Telling stories is one of the things that makes us human. We use stories to make sense of the world around us, which is why hearing the tales of another culture is such a powerful experience: it lets us see the world through someone else’s eyes.
At Uluru, there are plenty of opportunities to hear stories that you may never have heard before - for instance, the tales of Kuniya the sand python and Liru the poisonous snake, and the battles they fought that literally shaped the lands around them. Those small holes stippling the face of Uluru, for instance? They are the impact wounds left by spears thrown by Liru.
Some stories are best told in the place where they occurred. Take a guided walk along the base of Uluru and you will find that every cave and every waterhole is the setting for a different story. Or sign up for a free bush yarn session in the resort’s Circle of Sand to hear tales of brave hunters and how they wielded their spears, their clubs and their boomerangs against their enemies.

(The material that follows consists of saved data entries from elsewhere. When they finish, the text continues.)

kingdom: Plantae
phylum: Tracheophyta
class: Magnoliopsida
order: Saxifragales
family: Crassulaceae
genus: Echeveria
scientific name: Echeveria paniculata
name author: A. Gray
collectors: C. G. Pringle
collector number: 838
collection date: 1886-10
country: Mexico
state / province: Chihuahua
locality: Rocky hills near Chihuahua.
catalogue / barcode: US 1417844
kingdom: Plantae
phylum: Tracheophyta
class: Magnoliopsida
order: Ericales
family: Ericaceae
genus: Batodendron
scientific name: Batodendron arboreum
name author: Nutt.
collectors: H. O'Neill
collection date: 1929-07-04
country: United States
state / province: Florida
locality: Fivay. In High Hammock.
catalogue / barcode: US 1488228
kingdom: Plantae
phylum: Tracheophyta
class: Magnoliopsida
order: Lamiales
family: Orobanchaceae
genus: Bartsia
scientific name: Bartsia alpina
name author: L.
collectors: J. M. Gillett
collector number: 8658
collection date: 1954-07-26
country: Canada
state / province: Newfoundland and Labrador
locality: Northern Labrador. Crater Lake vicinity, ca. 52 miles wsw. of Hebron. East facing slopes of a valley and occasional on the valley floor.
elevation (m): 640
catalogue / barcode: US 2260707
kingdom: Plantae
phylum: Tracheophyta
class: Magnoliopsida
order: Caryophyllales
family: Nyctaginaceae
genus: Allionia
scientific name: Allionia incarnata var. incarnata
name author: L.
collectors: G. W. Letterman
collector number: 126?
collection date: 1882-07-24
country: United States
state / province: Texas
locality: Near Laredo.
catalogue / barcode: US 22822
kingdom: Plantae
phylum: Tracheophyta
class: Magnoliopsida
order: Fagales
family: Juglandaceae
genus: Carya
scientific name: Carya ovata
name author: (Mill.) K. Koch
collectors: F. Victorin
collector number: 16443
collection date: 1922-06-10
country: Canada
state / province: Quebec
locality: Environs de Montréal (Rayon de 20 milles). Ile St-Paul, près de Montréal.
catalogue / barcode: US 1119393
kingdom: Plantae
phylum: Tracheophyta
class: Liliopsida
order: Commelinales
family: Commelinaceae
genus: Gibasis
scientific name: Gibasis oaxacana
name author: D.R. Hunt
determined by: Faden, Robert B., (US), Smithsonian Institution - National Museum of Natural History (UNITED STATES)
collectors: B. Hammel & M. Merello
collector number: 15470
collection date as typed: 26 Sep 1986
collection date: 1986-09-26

The Anangu don’t just tell stories, they also paint them. The rock art of Central Australia recounts the stories of the Anangu as vividly as any medieval painted manuscript. One of Australia’s best collections of rock art can be seen on a day trip to Cave Hill. This little-visited site contains spectacular rock paintings done in startlingly bright colours, which recount the adventures of seven sisters chased by the hunter Wati Neru.